Task. Reduce the material below to its lines containing "elbow".

Data section.
<<<<
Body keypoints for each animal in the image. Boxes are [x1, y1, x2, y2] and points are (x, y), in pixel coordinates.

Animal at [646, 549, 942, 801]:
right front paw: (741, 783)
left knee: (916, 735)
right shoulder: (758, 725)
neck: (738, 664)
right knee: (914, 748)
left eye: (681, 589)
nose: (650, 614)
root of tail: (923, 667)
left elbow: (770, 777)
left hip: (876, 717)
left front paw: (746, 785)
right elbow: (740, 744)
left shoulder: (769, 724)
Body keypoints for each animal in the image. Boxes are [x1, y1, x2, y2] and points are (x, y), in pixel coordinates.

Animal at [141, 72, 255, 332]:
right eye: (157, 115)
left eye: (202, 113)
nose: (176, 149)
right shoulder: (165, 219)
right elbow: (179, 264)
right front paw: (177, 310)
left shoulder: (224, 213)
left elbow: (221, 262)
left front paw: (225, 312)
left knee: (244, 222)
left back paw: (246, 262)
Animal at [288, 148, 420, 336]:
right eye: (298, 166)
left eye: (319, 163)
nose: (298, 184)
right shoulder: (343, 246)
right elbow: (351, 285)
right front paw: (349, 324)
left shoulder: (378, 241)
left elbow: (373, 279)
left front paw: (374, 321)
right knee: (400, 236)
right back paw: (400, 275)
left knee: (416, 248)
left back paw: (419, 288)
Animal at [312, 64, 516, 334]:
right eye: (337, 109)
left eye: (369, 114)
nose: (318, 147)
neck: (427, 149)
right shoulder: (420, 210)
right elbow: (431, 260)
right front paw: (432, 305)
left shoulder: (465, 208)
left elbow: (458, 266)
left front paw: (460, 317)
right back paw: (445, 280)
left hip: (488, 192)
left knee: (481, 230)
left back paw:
>>>>
Completed exercise.
left elbow: (770, 777)
right elbow: (740, 744)
right elbow: (179, 264)
left elbow: (221, 262)
right elbow: (351, 285)
left elbow: (373, 279)
right elbow: (431, 260)
left elbow: (458, 266)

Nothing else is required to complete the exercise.